Operacje serca, które zaplanowane są przez lekarzy Szpitala Narodowego Landspitalin, mogą zostać poważnie zakłócone. Powodem tego mogą być zapowiadane rezygnacje.
Jak do tej pory, w następstwie strajków i walk o lepsze płace i warunki pracy, wypowiedzenia złożyło 285 pracowników służby zdrowia. Największą grupę – 235 osób, stanowią członkowie Islandzkiego Stowarzyszenia Pielęgniarek (FÍH), którzy zostali zmuszeni przez parlament do przerwania strajku.
Sytuacja jest bardzo poważna
Páll Matthíasson, CEO szpitala Landspitalin, ostrzega przed tym co się dzieje, szczególnie na oddziale kardiologii. Sytuacja staje się bardzo poważna, ponieważ specjaliści pracujący przy operacjach serca i płuc złożyli swoje wypowiedzenia i zgodnie z nimi mają opuścić szpital w ciągu trzech miesięcy.
Specjaliści zagraniczni mogą pracować w szpitalu przez parę tygodni w okresie letnim, aby umożliwić przeprowadzenie najpilniejszych operacji serca.

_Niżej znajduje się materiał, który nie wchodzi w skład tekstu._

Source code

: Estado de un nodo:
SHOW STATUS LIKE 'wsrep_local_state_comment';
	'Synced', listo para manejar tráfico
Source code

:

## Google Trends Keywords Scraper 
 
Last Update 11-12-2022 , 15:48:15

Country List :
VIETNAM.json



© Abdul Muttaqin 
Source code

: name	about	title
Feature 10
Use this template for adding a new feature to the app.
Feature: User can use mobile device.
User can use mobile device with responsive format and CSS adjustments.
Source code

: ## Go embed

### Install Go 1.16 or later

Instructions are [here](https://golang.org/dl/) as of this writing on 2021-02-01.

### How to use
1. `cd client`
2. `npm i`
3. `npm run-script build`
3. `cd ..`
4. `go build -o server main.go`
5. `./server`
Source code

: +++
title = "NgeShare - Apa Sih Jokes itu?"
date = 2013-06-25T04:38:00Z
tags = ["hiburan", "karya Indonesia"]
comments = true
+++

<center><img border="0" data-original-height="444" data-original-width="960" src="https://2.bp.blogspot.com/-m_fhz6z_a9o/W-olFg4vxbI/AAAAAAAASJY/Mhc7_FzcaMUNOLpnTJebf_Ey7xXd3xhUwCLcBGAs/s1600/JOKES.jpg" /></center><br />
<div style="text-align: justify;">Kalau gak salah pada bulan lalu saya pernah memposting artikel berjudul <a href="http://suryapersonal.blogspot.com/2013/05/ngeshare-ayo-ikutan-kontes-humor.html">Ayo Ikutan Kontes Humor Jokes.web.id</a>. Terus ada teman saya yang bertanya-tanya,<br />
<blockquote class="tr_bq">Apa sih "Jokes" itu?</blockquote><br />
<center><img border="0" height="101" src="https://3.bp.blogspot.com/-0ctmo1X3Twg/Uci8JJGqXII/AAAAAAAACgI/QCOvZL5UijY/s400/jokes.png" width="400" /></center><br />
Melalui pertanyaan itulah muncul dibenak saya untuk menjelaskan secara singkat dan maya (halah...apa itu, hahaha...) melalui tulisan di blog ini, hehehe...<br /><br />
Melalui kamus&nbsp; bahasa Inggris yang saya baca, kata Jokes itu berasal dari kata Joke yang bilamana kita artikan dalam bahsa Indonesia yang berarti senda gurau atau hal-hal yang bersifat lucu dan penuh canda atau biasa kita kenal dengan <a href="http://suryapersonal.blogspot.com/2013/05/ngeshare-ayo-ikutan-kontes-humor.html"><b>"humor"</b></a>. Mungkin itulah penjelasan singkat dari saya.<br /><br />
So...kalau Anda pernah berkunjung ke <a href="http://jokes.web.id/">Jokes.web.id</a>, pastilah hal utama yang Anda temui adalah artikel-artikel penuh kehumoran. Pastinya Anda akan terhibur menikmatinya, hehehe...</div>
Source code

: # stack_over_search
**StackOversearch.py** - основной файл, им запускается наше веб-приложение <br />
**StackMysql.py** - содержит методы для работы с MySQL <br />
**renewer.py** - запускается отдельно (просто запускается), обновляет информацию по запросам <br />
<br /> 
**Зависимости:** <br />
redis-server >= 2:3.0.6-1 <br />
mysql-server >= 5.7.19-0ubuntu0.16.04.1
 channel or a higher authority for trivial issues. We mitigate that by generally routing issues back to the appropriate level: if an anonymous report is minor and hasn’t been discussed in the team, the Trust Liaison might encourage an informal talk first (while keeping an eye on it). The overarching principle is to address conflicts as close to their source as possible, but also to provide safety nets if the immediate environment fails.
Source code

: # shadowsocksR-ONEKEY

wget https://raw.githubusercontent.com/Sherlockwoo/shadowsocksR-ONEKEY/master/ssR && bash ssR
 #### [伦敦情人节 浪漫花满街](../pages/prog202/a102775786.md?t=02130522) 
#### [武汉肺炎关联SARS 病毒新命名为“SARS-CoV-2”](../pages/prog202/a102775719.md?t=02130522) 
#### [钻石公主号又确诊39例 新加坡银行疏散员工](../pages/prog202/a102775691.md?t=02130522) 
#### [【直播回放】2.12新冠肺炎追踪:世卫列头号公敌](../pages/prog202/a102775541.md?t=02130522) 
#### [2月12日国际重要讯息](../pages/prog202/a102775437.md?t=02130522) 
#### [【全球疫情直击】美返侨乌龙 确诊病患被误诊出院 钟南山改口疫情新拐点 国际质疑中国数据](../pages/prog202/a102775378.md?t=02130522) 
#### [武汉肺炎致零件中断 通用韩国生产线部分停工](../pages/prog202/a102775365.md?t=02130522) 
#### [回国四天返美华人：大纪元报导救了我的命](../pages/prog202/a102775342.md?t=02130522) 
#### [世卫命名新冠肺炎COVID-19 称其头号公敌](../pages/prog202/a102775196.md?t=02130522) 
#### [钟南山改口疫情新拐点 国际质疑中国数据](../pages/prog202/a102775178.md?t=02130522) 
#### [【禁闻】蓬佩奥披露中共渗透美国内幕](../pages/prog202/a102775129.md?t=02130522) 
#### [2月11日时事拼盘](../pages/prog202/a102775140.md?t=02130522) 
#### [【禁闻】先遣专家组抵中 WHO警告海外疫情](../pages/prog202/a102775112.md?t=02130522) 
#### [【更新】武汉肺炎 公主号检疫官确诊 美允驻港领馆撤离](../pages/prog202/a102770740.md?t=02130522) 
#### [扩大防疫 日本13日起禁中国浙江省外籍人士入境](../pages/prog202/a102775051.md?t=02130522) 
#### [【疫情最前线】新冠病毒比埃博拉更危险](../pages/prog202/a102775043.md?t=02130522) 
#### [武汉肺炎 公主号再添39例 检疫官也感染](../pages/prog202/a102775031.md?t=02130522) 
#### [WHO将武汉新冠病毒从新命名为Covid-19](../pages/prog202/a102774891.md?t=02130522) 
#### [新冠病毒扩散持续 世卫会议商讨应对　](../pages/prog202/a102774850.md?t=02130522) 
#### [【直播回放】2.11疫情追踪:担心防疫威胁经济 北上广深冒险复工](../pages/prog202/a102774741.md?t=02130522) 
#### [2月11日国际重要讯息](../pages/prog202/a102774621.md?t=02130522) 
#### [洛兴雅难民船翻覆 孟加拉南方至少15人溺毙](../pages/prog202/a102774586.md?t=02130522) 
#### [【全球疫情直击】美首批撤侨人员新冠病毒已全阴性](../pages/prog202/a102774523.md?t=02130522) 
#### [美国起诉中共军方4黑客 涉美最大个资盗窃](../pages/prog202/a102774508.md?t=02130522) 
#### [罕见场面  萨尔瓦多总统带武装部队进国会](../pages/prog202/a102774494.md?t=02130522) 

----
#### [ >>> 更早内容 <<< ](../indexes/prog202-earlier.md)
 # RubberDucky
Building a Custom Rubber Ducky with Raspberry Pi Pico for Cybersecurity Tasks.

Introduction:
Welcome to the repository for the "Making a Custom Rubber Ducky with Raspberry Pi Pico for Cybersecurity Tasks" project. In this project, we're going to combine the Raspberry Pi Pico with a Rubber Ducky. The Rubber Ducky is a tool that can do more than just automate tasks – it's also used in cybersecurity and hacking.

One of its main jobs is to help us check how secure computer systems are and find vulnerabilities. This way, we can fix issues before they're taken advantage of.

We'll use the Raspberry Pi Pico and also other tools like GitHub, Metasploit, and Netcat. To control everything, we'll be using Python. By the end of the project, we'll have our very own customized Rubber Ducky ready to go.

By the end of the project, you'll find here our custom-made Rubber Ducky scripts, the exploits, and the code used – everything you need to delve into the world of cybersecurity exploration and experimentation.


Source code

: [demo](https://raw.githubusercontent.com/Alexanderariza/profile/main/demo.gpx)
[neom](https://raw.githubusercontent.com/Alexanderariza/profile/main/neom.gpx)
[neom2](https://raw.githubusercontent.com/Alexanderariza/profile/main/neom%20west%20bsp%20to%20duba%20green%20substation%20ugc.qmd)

– Oczywiście mamy nadzieję, że Ci członkowie personelu, którzy złożyli rezygnacje jednak je wycofają – mówił Páll Matthíasson.
– W przeciwnym razie będziemy musieli szukać nowych pracowników. Jeśli to nie zadziała to zmuszeni będziemy do wprowadzenia cięć w usługach.
Ostrzega on jednak, że tacy specjaliści, którzy są potrzebni w szpitalu “nie rosną na drzewach”.
Jak na razie nie jest jeszcze wiadomo jak z brakiem specjalistów poradzi sobie szpital.
– Ludzie nadal mają czas na to aby osiągnąć porozumienie i znaleźć wyjście z tej sytuacji, a szpital na to aby zareagować na to co się dzieje najlepiej jak to możliwe, nawet jak zrobi się bardzo ciężko – mówił Páll Matthíasson.
Dodał on, że liczba pracowników, którzy zdecydują się zrezygnować z pracy w szpitalu okazać się większa niż 285 osób, ponieważ zarząd nie otrzymał jeszcze wszystkich wypowiedzeń.